▶ WHAT YOU SHOULD DO: Up to and including the line with "right eye: (313, 313)", repeat every line of the listing exactly, beginning at the first.

##### DATASET CONTENT

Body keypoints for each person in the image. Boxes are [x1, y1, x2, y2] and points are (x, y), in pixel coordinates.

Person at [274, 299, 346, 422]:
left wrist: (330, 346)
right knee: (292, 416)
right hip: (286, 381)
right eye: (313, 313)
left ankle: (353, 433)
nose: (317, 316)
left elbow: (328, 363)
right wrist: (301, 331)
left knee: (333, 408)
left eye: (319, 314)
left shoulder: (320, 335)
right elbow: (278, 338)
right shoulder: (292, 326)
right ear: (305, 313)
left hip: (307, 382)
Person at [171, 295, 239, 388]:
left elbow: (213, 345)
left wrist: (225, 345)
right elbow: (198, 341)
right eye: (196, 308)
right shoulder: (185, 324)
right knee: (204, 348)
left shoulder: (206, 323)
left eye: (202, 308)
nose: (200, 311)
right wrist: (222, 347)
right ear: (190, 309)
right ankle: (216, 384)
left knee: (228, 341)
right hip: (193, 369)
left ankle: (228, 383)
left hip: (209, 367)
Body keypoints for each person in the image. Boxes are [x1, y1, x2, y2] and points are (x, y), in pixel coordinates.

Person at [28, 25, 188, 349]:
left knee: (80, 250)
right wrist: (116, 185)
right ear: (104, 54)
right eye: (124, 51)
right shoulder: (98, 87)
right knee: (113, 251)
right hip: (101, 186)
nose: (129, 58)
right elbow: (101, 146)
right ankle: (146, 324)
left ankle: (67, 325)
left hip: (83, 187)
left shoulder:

##########

▶ TASK RESULT:
Body keypoints for each person in the image. Boxes are [x1, y1, x2, y2] and points are (x, y), in pixel coordinates.

Person at [274, 299, 346, 422]:
left wrist: (330, 346)
right knee: (292, 416)
right hip: (286, 381)
right eye: (313, 313)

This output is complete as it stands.